As reported by the recent Baker McKenzie Global Disputes Forecast, consumer laws, fraud and securities regulations, and tort law have all been used by campaigners, while the Supreme Court’s 2019 ruling in Lungowe v Vedanta means that UK companies can be held liable in the High Court for the actions of their overseas subsidiaries.
Many obligations, whether enforceable or voluntary, already exist under the banner of ‘corporate social responsibility’ requirements, that date back to the mid-2000s in some cases, such as the inclusion of community and environmental factors in directors’ duties. The 2011 United Nations Guiding Principles on Business and Human Rights, meanwhile, provide an international standard to hold companies to.
Available in the UK since 2015, collective actions are finally beginning to filter through to the courts alongside traditional litigation, following the successful certification of Merricks v Mastercard.
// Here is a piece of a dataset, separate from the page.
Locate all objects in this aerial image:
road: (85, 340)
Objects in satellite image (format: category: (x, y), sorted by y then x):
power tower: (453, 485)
Class actions have an increasing cross-border aspect too, so the popularity of ESG claims in the Netherlands, and the well-established regimes in the US and Australia will also be on the radar of multinationals. Meanwhile, arbitration practitioners also report strong interest in ESG disputes.
Investors have shown they will move their money away from scandal-hit companies, and banks are taking notice even in the way that they recruit, a sign that businesses and their representatives should not ignore.
The next frontier
Supply chains are next in the firing line. The 600 in-house lawyers surveyed for Baker McKenzie’s report ranked it among the top four external threats to their organisations, alongside the more well-known dangers from Covid-19, digital transformation and cybersecurity.
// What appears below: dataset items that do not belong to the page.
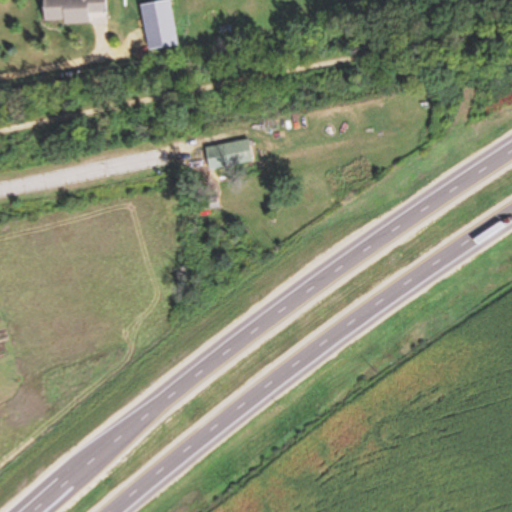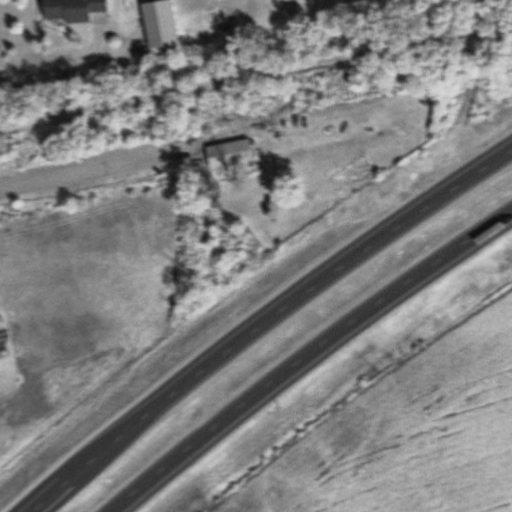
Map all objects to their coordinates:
building: (157, 8)
building: (158, 8)
building: (69, 10)
building: (70, 10)
road: (76, 63)
road: (256, 79)
building: (227, 154)
building: (228, 154)
road: (88, 173)
building: (208, 203)
building: (209, 203)
road: (266, 326)
road: (307, 358)
road: (34, 499)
The risk was typified by the 2020 scandal over working conditions in Leicester factories supplying online clothes retailer Boohoo. Investors sold off shares in response and the company was ultimately forced to commission an independent report, make substantial changes and improve transparency of its suppliers.
On a similar note, a case in France is challenging one company over the actions it took to ensure that its supply chain from Syria stayed open during the conflict there, while companies in the United States have been repeatedly and increasingly called to account by a proactive market for both single litigants and class actions.
As Dechert noted in a recent ESG briefing, corporates are increasingly signing up for voluntary reporting and due diligence in this area, while a report by HFW found that ethical provisions are being inserted into sale and purchase agreements.
Despite these steps, there is widespread belief that more definitive action is needed. Long multinational supply chains often lack transparency, and Covid-19 has put them under greater pressure, through staff shortages, tougher border controls, or price rises, while the hotly debated impact of Brexit makes supply a political hot potato.
In October 2021, leading UK businesses called for the introduction of a law on human rights and environmental due diligence, while the European Union has proposed a supply chain directive, which would impact both European and non-European companies within the Union.
Law firms cannot stand by and wait for the subsequent work to roll into their disputes practices. They too are under the microscope, whether to account for misbehaviour by their personnel or behaving ethically as institutions. More tricky is the increased pressure some face over which clients they represent and on what matters – witness the protests against Gibson, Dunn & Crutcher over its work for energy companies, or against Mayer Brown for getting itself in a tangle over politics and protest in Hong Kong.
Regardless of what path London’s litigation and arbitration lawyers find themselves on, they and their corporate clients need to get ahead of what is already happening, because those who stand still will be left behind, facing significant and costly risks.